I don’t know if you’ve noticed, but lately I’ve been writing up a storm. There’s a reason: I’m moving and will have only limited access to a computer next week. Besides, I’ve made you wait long enough for more of the Nineties Countdown, right?


I should come right and say it: I was a Score Man in the early Nineties. After what I thought were ugly 1988 and 1989 sets, there was little the flagship could do wrong over the next five years (divided into two distinct parts: the free wheeling, massive mass-consumption trilogy from 1990 to 1992, and the more refined, scaled-back and grown-up sets from 1993 and 1994). That’s quite remarkable, especially for an era when the best description for the majority of sets was ‘treacherous.’
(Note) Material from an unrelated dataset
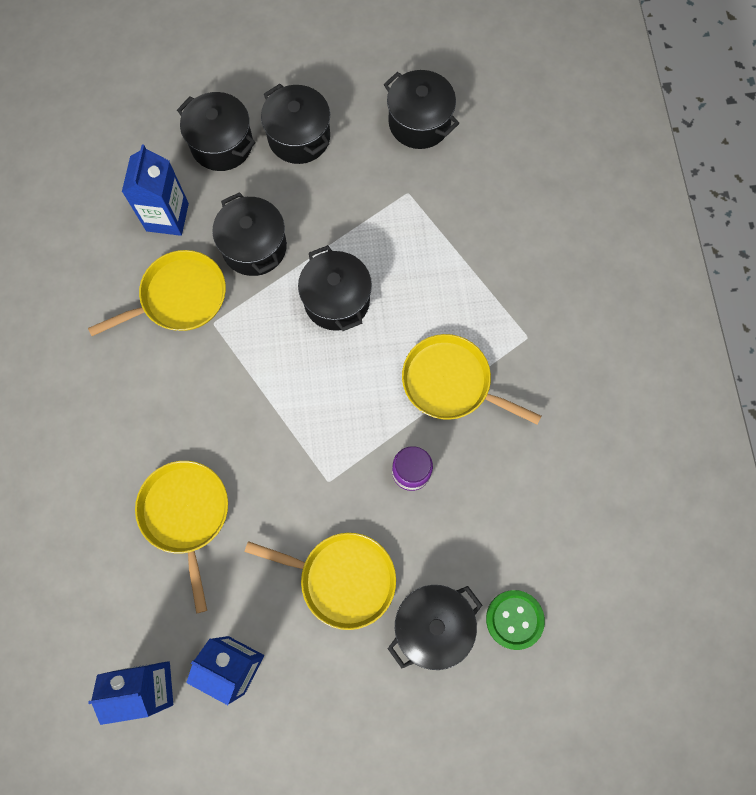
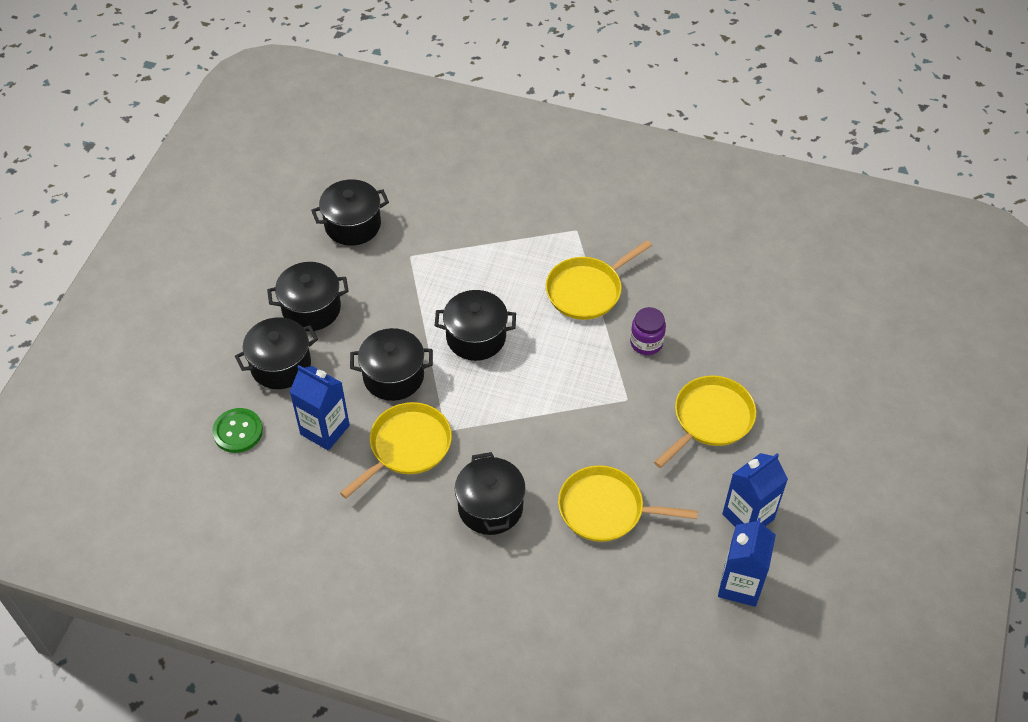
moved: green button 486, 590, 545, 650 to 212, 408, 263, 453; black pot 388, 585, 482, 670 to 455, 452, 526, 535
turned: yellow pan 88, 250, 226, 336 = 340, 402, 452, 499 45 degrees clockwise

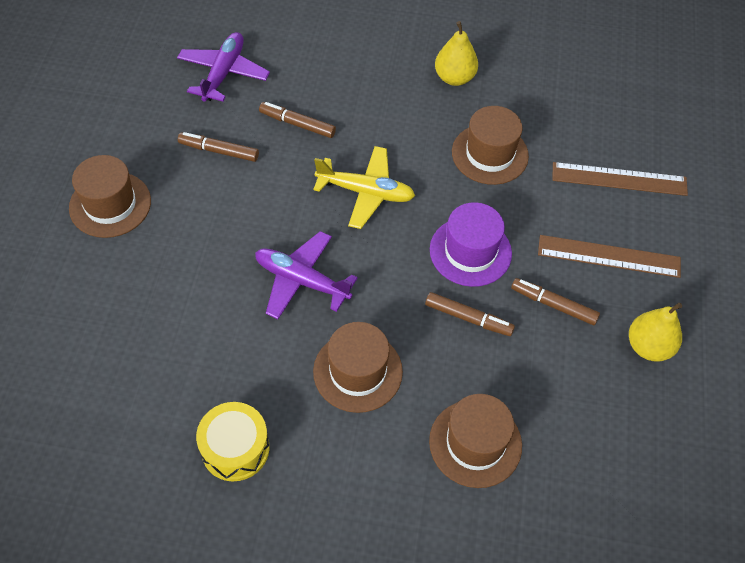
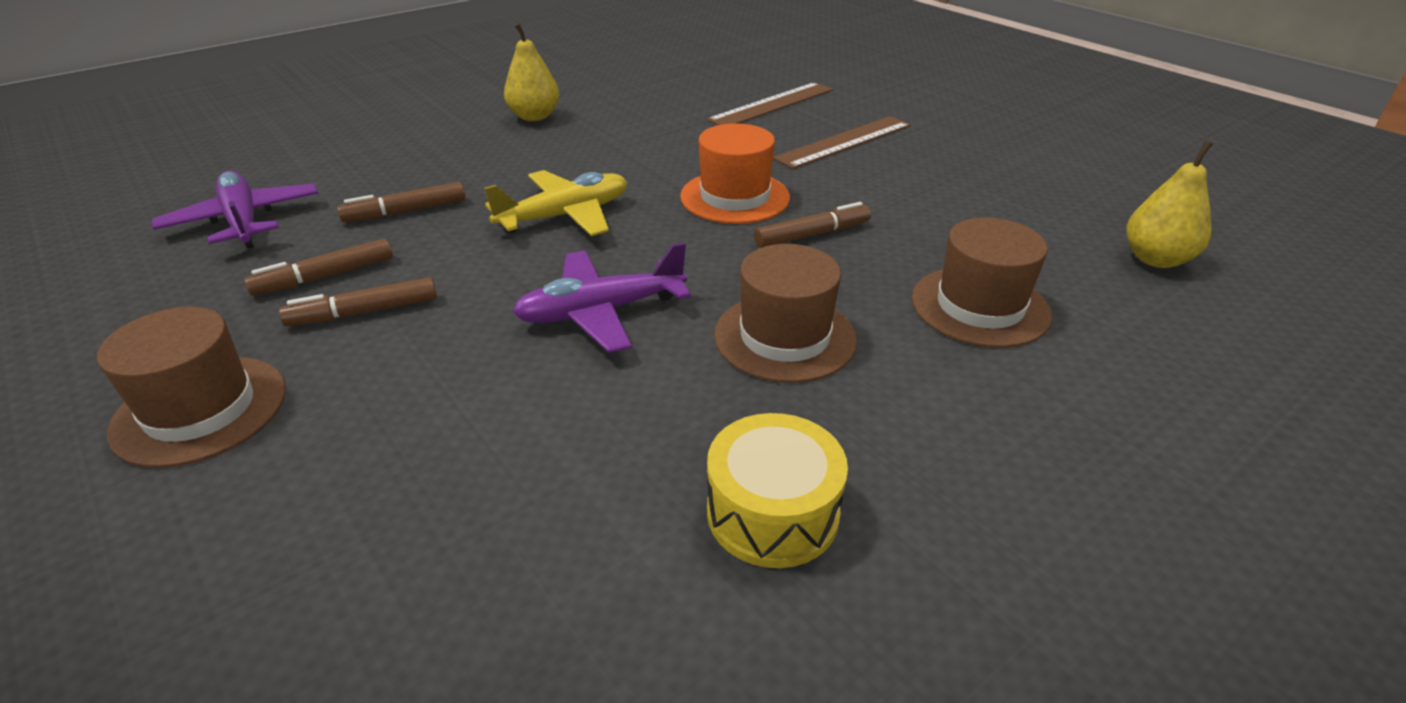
removed: brown hat 452, 106, 529, 185
moved: brown marker 511, 278, 600, 325 to 279, 277, 437, 326; yellow pear 629, 303, 682, 362 to 1127, 141, 1213, 268
recoloured: purple hat 430, 202, 512, 287 to orange hat 680, 123, 790, 224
Score put the behemoths to bed in style: a futuristic base card design complemented by a handful of subsets (including the benchmark ‘Dream Team’), plus decent inserts, special factory set cards and a checklist of roughly six billion (alright, that’s a stretch, but I’m not off by much). And the best part of it all? It was easy to collect. Packs were cheap and if by 1992 putting together a set through packs wasn’t really your thing (and who can blame you, what with all the high-dollar inserts making pack buying more of a lavish exercise rather than a necessity), you could saunter down to your local drugstore and buy the whole factory set.

And the trick of it was that Score knew their sets were gigantic and that collectors would want a factory set option. Hell, they even encouraged such thinking amongst the rank and file (I bought the factory set from 1990 to 1992). Why else would they have included all those attractive factory set inserts (Cooperstown, DiMaggio, Yaz, World Series)? It was as if they were saying that the only thing you’d get from buying packs (besides possibly completing the set) was pack fatigue.
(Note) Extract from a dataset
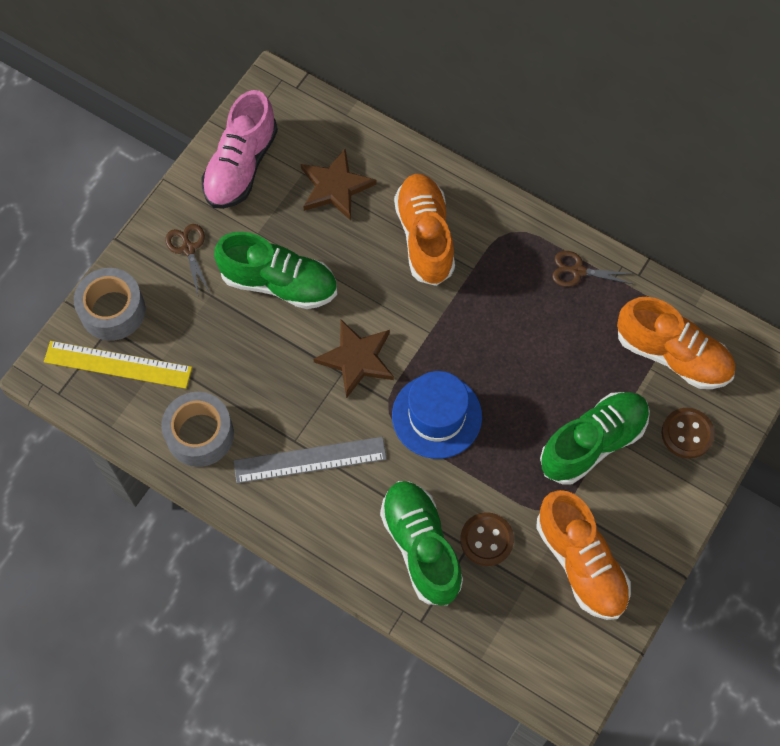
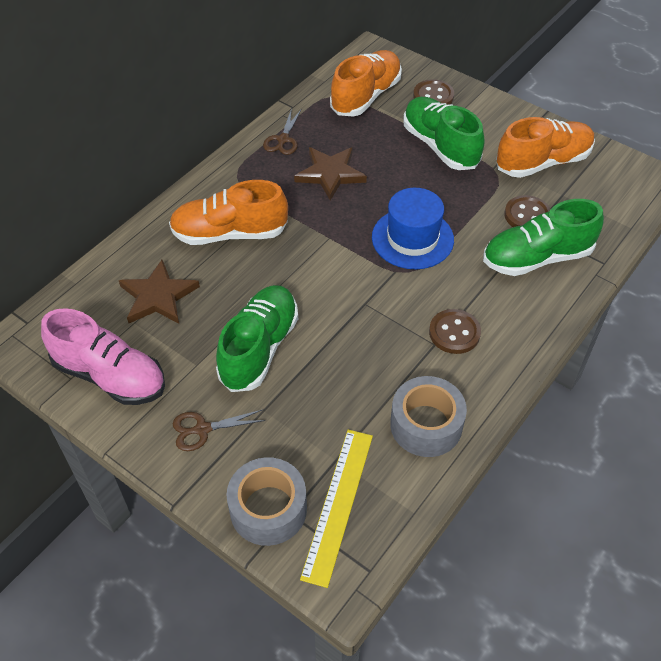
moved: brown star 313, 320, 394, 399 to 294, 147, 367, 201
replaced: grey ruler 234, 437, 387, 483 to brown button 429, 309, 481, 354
But the thing about buying the factory set that sort of ruined the experience was that you couldn't enjoy each card. A lot of kids I knew didn't even take the cards out of the box once they got it home. Not me. I dumped the set out and fully incorporated it with the rest of my collection. Today I still I have the empty factory set box, but damned if I know where its contents are.

And this was a set that was meant to be thumbed through, you know? Out of 893 base cards, there were 60 denoted subset cards (including the crazy, Cool World-esque mind-bending cartoons-in-the-real-world All Stars) and at least 141 rookies and top prospect cards. That's a quarter of the set right there. That most of them didn't pan out (or their 1992 Score incarnation wasn't their real rookie) hardly mattered in the end. Overall, a glorious, gluttonous set.